Issue (i): Whether the 20% amount paid locally by the importers to the indenting agent was includible in the assessable value of the imported machines.
Analysis: The payment was found to be compulsory and inseparable from the sale of the machines. The importers were required to pay the amount in advance as a condition for obtaining the machines, and they had no option to procure installation or related services independently. The later breakup of the amount into commission and other charges was not accepted as altering its true character, especially when the amount was treated as a single component in the accounts and was later merged into the CIF value by the supplier. On these facts, the additional payment was treated as a condition of sale falling within the scope of Rule 9(1)(e) of the Customs Valuation Rules, 1988 and relevant to valuation under Section 14(1) of the Customs Act, 1962.

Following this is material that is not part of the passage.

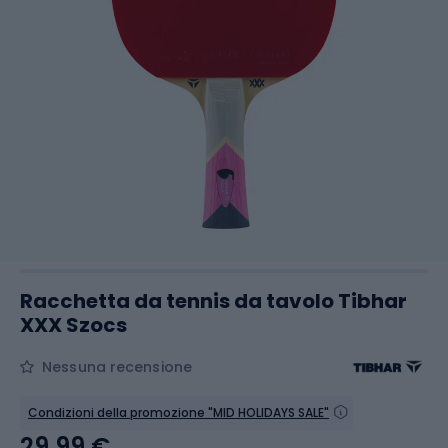
Racchetta da tennis da tavolo Tibhar
XXX Szocs
Nessuna recensione
Condizioni della promozione "MID HOLIDAYS SALE"
29,99 €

Conclusion: The inclusion of the 20% payment in the assessable value was upheld and was in favour of the Revenue.
Issue (ii): Whether confiscation and penalties imposed on the importers and the indenting agent were sustainable.
Analysis: Since the enhanced assessable value was sustained, the confiscation based on the consequent inadequacy of import licence value and the liability to confiscation under the misdeclaration provisions were not disturbed. However, the Tribunal found no mala fides or collusion sufficient to justify penal action against the importers, and also found no evidence warranting penalty against the indenting agent. The distinction between valuation liability and penal liability was recognised, and the penalties were separately examined on the basis of absence of fraudulent intent and lack of evidence of collusion.
Conclusion: The confiscation was upheld, the penalties on the importers were set aside, and the penalty on the indenting agent was also set aside.
Final Conclusion: The valuation and confiscation findings were maintained, but the penal consequences were substantially deleted, leaving the appeals only partly successful.
Ratio Decidendi: Any compulsory payment made by the buyer to a third party as a condition of sale of imported goods, where such payment is inseparable from the import transaction, forms part of the assessable value, but penalty cannot be sustained absent evidence of mala fides or collusion.